Germain Michou-Tonning

Germain Michou-Tonning

@ Alvo

Lancer le département data d'Alvo: Une Proposition Stratégique

Build a Modern Data Stack and save 50M yearly on fraud Alma

Context

  • Alma is a French fintech leader in the Buy Now Pay Later industry
  • To drive its complex operations Alma needed truthful and reliable dashboards, an integration of third parties tools and efficients tools for their Business Analyst and Data Scientist.
  • Before our collaboration Alma was building dashboards on top of their applicative database and raw data. This was hard to maintain and time consuming for their analysts. Data Scientists were lacking proper tool and know-how to streamline their work and build top notch risk assessment algorithms. Data ingestion and transformation was done at the same time.
  • In over 8 months we built a Modern Data Stack from scratch, integrated all their data sources, built layered BI transformations and delivered a high quality framework for business analysts and data scientists. We also built real time ingestion pipeline of their applicative data, ensuring it was always fresh.
  • The end-result was much more efficient reports, automated tedious tasks and streamlined workflows for virtually every team. The fraud assessment algorithm built on top of the Data Platform allowed to avoid around 50M€ yearly of fraudulent transactions.
Hamza Sefiane

"J'ai eu le plaisir de travailler avec Bryce chez Alma, où nous avons collaboré en tant que Data Engineer. Bryce est un problem-solver exceptionnel, démontrant constamment une approche proactive pour relever les défis. Ses compétences en programmation sont de premier ordre, et il possède une compréhension approfondie des principes de Data Engineering. L'une de nos réalisations a été la construction de la plateforme de données chez Alma. Le dévouement et l'expertise de Bryce ont été essentiels à son succès. Ses capacités à communiquer efficacement et à collaborer avec l'équipe ont assuré un processus de développement fluide et efficace. Je recommande vivement Bryce pour tout poste de Data Engineer. Ses compétences technique, combinées à une solide compétence en résolution de problèmes et ses excellentes compétences en communication, en font un atout inestimable pour toute organisation. Les contributions de Bryce ont été inestimables pour notre équipe, et je suis convaincu qu'il continuera à exceller dans tout projet futur."

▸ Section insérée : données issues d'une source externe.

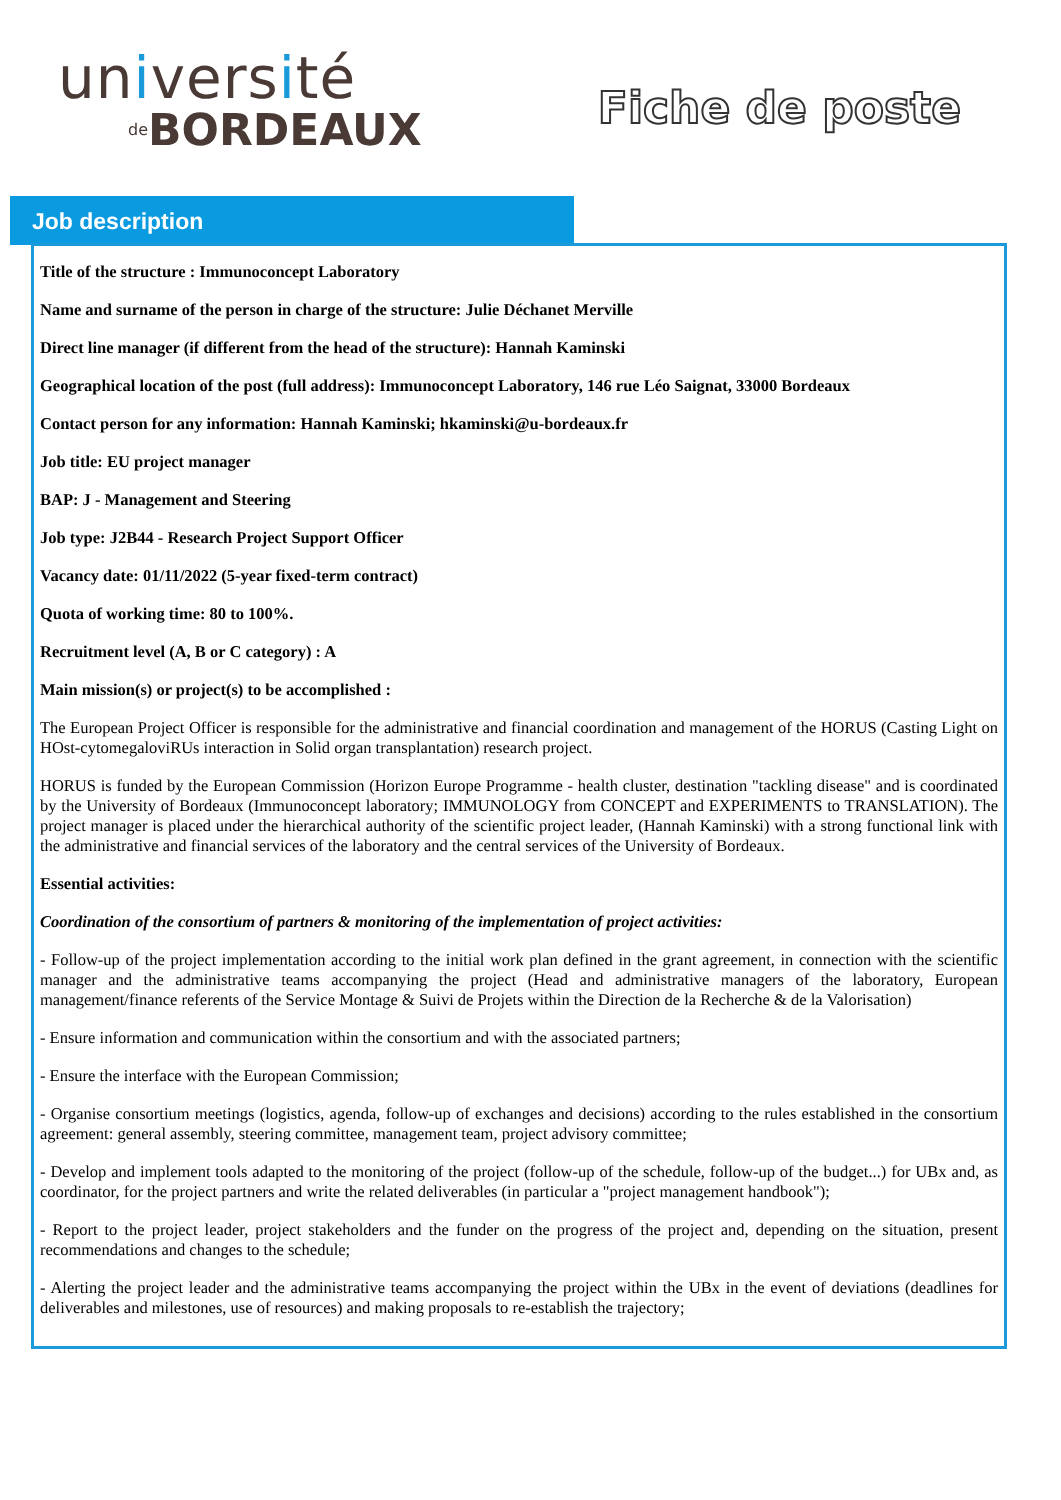université
de BORDEAUX
Fiche de poste
Job description
Title of the structure : Immunoconcept Laboratory
Name and surname of the person in charge of the structure: Julie Déchanet Merville
Direct line manager (if different from the head of the structure): Hannah Kaminski
Geographical location of the post (full address): Immunoconcept Laboratory, 146 rue Léo Saignat, 33000 Bordeaux
Contact person for any information: Hannah Kaminski; hkaminski@u-bordeaux.fr
Job title: EU project manager
BAP: J - Management and Steering
Job type: J2B44 - Research Project Support Officer
Vacancy date: 01/11/2022 (5-year fixed-term contract)
Quota of working time: 80 to 100%.
Recruitment level (A, B or C category) : A
Main mission(s) or project(s) to be accomplished :
The European Project Officer is responsible for the administrative and financial coordination and management of the HORUS (Casting Light on HOst-cytomegaloviRUs interaction in Solid organ transplantation) research project.
HORUS is funded by the European Commission (Horizon Europe Programme - health cluster, destination "tackling disease" and is coordinated by the University of Bordeaux (Immunoconcept laboratory; IMMUNOLOGY from CONCEPT and EXPERIMENTS to TRANSLATION). The project manager is placed under the hierarchical authority of the scientific project leader, (Hannah Kaminski) with a strong functional link with the administrative and financial services of the laboratory and the central services of the University of Bordeaux.
Essential activities:
Coordination of the consortium of partners & monitoring of the implementation of project activities:
- Follow-up of the project implementation according to the initial work plan defined in the grant agreement, in connection with the scientific manager and the administrative teams accompanying the project (Head and administrative managers of the laboratory, European management/finance referents of the Service Montage & Suivi de Projets within the Direction de la Recherche & de la Valorisation)
- Ensure information and communication within the consortium and with the associated partners;
- Ensure the interface with the European Commission;
- Organise consortium meetings (logistics, agenda, follow-up of exchanges and decisions) according to the rules established in the consortium agreement: general assembly, steering committee, management team, project advisory committee;
- Develop and implement tools adapted to the monitoring of the project (follow-up of the schedule, follow-up of the budget...) for UBx and, as coordinator, for the project partners and write the related deliverables (in particular a "project management handbook");
- Report to the project leader, project stakeholders and the funder on the progress of the project and, depending on the situation, present recommendations and changes to the schedule;
- Alerting the project leader and the administrative teams accompanying the project within the UBx in the event of deviations (deadlines for deliverables and milestones, use of resources) and making proposals to re-establish the trajectory;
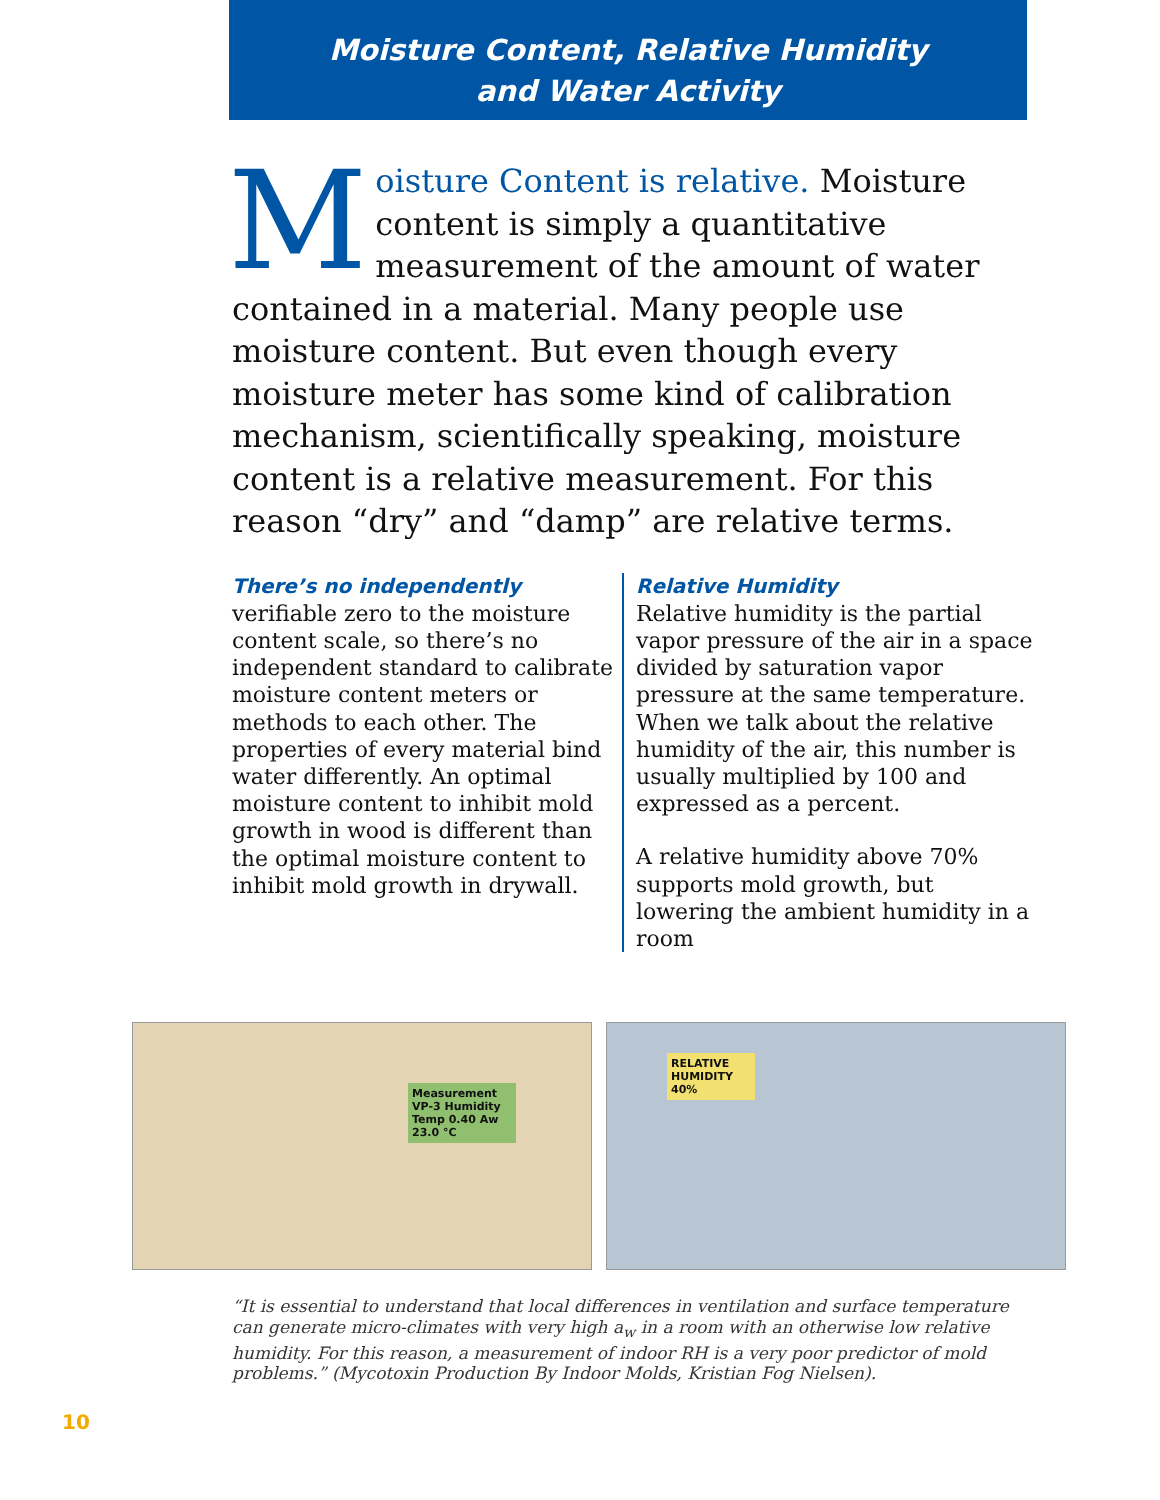Moisture Content, Relative Humidity
and Water Activity
Moisture Content is relative. Moisture content is simply a quantitative measurement of the amount of water contained in a material. Many people use moisture content. But even though every moisture meter has some kind of calibration mechanism, scientifically speaking, moisture content is a relative measurement. For this reason “dry” and “damp” are relative terms.
There’s no independently
verifiable zero to the moisture content scale, so there’s no independent standard to calibrate moisture content meters or methods to each other. The properties of every material bind water differently. An optimal moisture content to inhibit mold growth in wood is different than the optimal moisture content to inhibit mold growth in drywall.
Relative Humidity
Relative humidity is the partial vapor pressure of the air in a space divided by saturation vapor pressure at the same temperature. When we talk about the relative humidity of the air, this number is usually multiplied by 100 and expressed as a percent.
A relative humidity above 70% supports mold growth, but lowering the ambient humidity in a room
Measurement VP-3 Humidity Temp 0.40 Aw 23.0 °C
RELATIVE HUMIDITY 40%
“It is essential to understand that local differences in ventilation and surface temperature can generate micro-climates with very high a<sub>w</sub> in a room with an otherwise low relative humidity. For this reason, a measurement of indoor RH is a very poor predictor of mold problems.” (Mycotoxin Production By Indoor Molds, Kristian Fog Nielsen).
10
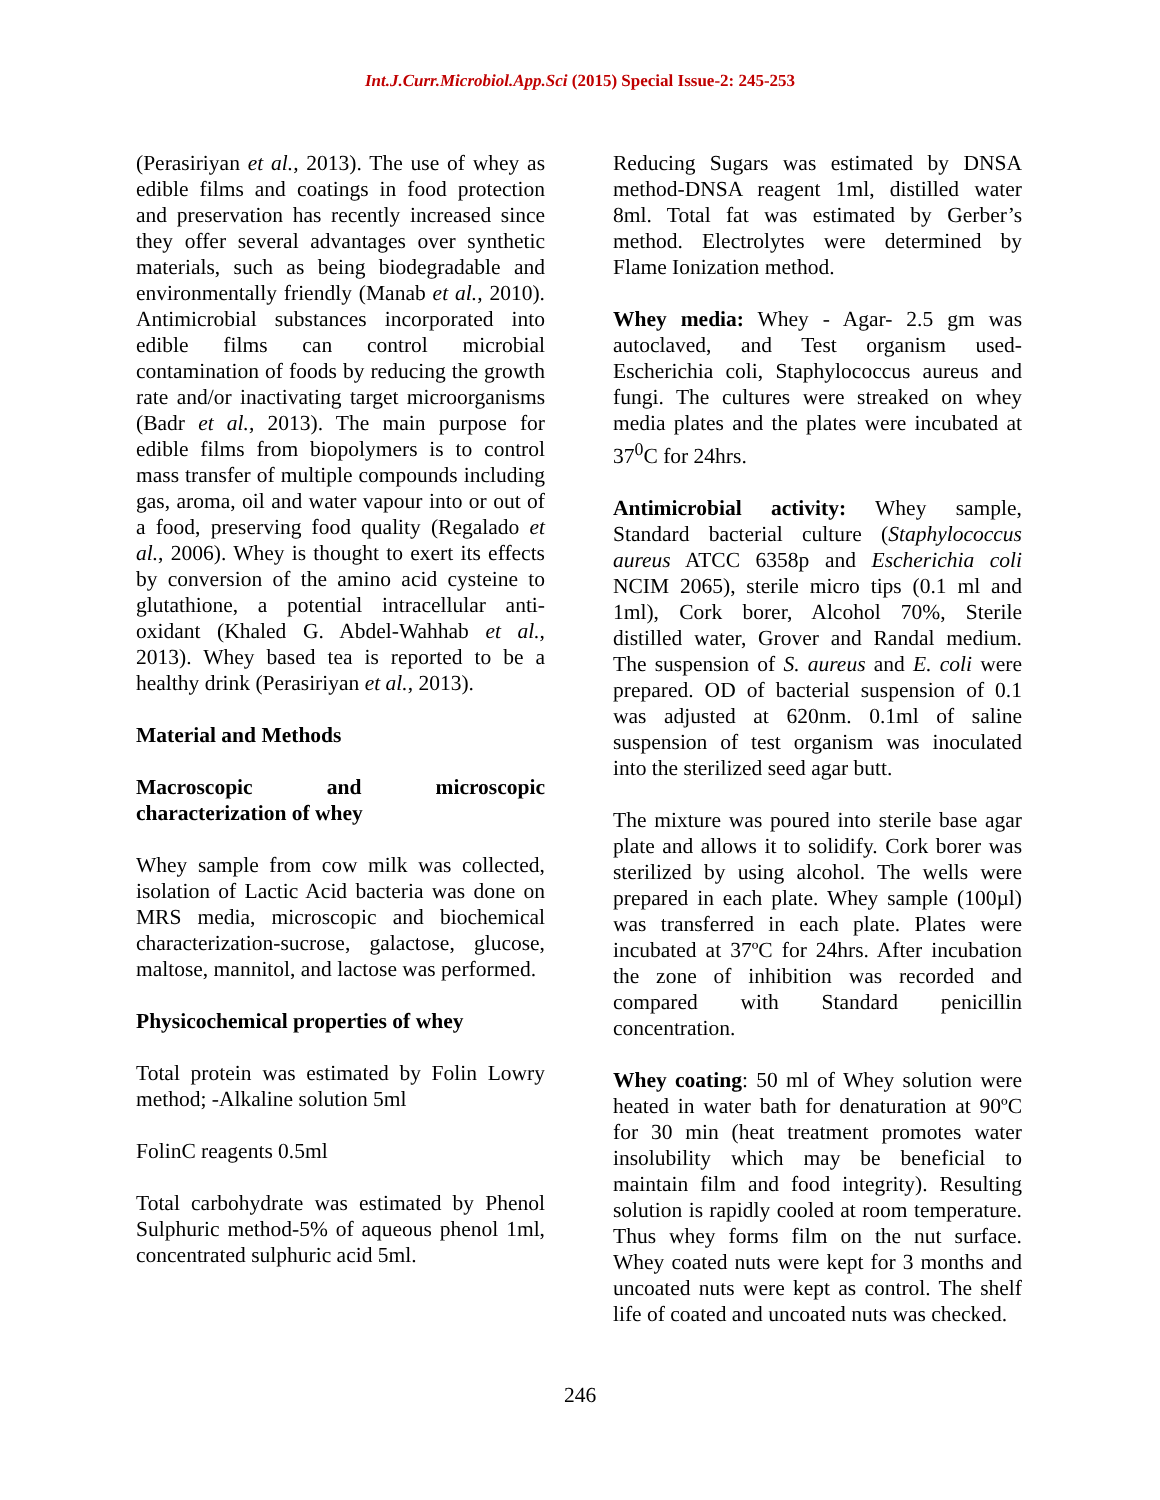Int.J.Curr.Microbiol.App.Sci (2015) Special Issue-2: 245-253
(Perasiriyan et al., 2013). The use of whey as edible films and coatings in food protection and preservation has recently increased since they offer several advantages over synthetic materials, such as being biodegradable and environmentally friendly (Manab et al., 2010). Antimicrobial substances incorporated into edible films can control microbial contamination of foods by reducing the growth rate and/or inactivating target microorganisms (Badr et al., 2013). The main purpose for edible films from biopolymers is to control mass transfer of multiple compounds including gas, aroma, oil and water vapour into or out of a food, preserving food quality (Regalado et al., 2006). Whey is thought to exert its effects by conversion of the amino acid cysteine to glutathione, a potential intracellular anti-oxidant (Khaled G. Abdel-Wahhab et al., 2013). Whey based tea is reported to be a healthy drink (Perasiriyan et al., 2013).
Material and Methods
Macroscopic and microscopic characterization of whey
Whey sample from cow milk was collected, isolation of Lactic Acid bacteria was done on MRS media, microscopic and biochemical characterization-sucrose, galactose, glucose, maltose, mannitol, and lactose was performed.
Physicochemical properties of whey
Total protein was estimated by Folin Lowry method; -Alkaline solution 5ml
FolinC reagents 0.5ml
Total carbohydrate was estimated by Phenol Sulphuric method-5% of aqueous phenol 1ml, concentrated sulphuric acid 5ml.
Reducing Sugars was estimated by DNSA method-DNSA reagent 1ml, distilled water 8ml. Total fat was estimated by Gerber’s method. Electrolytes were determined by Flame Ionization method.
Whey media: Whey - Agar- 2.5 gm was autoclaved, and Test organism used-Escherichia coli, Staphylococcus aureus and fungi. The cultures were streaked on whey media plates and the plates were incubated at 37<sup>0</sup>C for 24hrs.
Antimicrobial activity: Whey sample, Standard bacterial culture (Staphylococcus aureus ATCC 6358p and Escherichia coli NCIM 2065), sterile micro tips (0.1 ml and 1ml), Cork borer, Alcohol 70%, Sterile distilled water, Grover and Randal medium. The suspension of S. aureus and E. coli were prepared. OD of bacterial suspension of 0.1 was adjusted at 620nm. 0.1ml of saline suspension of test organism was inoculated into the sterilized seed agar butt.
The mixture was poured into sterile base agar plate and allows it to solidify. Cork borer was sterilized by using alcohol. The wells were prepared in each plate. Whey sample (100µl) was transferred in each plate. Plates were incubated at 37ºC for 24hrs. After incubation the zone of inhibition was recorded and compared with Standard penicillin concentration.
Whey coating: 50 ml of Whey solution were heated in water bath for denaturation at 90ºC for 30 min (heat treatment promotes water insolubility which may be beneficial to maintain film and food integrity). Resulting solution is rapidly cooled at room temperature. Thus whey forms film on the nut surface. Whey coated nuts were kept for 3 months and uncoated nuts were kept as control. The shelf life of coated and uncoated nuts was checked.
246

- Hamza Sefiane, Lead Data Engineer @ Alma

Alberto Rodriguez

"Ce fut un plaisir de travailler avec Bryce, une personne énergique, positive et proactive, dotée d’une vaste expertise en ingénierie des données. C’est un collaborateur constructif qui apporte une grande valeur aux projets auxquels il participe. Bryce est sans aucun doute un problem-solver pragmatique, n’hésitant jamais à emprunter la voie la plus efficace pour atteindre ses objectifs. Ses compétences en communication sont exceptionnelles et travailler avec lui est très agréable. J’espère avoir l’occasion de collaborer à nouveau avec lui à l’avenir !"

- Alberto Rodriguez, Lead Data Scientist @ Alma

Rodolphe Quiédeville

"Lorsque vous travaillez avec Bryce, vous devez être en bonne santé et plein d'énergie de votre côté, je ne l'ai jamais vu épuisé ! Bryce sait ce qu'est la data et a constamment des idées pour améliorer vos processus et ne renonce jamais face à un problème. C'était un réel plaisir pour moi de travailler avec lui. Si vous souhaitez mettre en place un traitement de données à partir de zéro, n'hésitez pas à l'appeler, avant moi, car je le contacterai très bientôt quand j'aurai besoin d'un Data Engineer dans mon équipe."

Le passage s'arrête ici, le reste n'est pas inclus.